+++ Given passage +++

In an ongoing study that to date has examined about 50 different butters from across the country, University of Guelph professor and Canada Research Chair Alejandro Marangoni looked at the hardness of various butters and then compared it with the palm oil-derived palmitic acid content of each brand.
“We went out there and we did a survey of butter samples in the marketplace from Alberta to Nova Scotia and we found a relationship between the hardness of the butter and the content of palmitic acid,” he told CTVnews.ca in an interview.
However, while more palmitic acid may equal harder butter, that doesn’t slam the door on Buttergate. While Marangoni’s research has found so far that most of the difference in hardness between various butters can be explained by palmitic acid levels, what’s missing is a detailed tally of yearly change in palmitic acid content and conclusive evidence of butter’s changing hardness over the years.
This means the study is somewhat inconclusive. However, the findings do point to a general increase in palmitic acid content over the years as the dairy industry has increasingly embraced palm products as an economical fat supplement for cows.
For a historical perspective, Marangoni looked at Health Canada guidelines last updated in 2015 that considered 26 per cent to be a normal level for palmitic acid. In the study of recent samples, he found levels averaging around 35 per cent and some nearing 40 per cent.

+++ Dataset section +++

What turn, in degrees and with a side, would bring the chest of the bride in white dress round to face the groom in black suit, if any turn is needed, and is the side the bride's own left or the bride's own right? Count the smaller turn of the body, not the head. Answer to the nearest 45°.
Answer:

+++

◆ **The problem**
Decide whether each statement agrees with the butter hardness passage, answering yes or no and quoting the deciding words from the passage: (a) The study has so far examined about 50 different butters; (b) The marketplace survey covered samples from British Columbia to Nova Scotia; (c) Recent samples averaged around 26 per cent palmitic acid.

◆ **Exercise response**
(a) Yes: "to date has examined about 50 different butters from across the country"
(b) No: "we did a survey of butter samples in the marketplace from Alberta to Nova Scotia"
(c) No: "he found levels averaging around 35 per cent"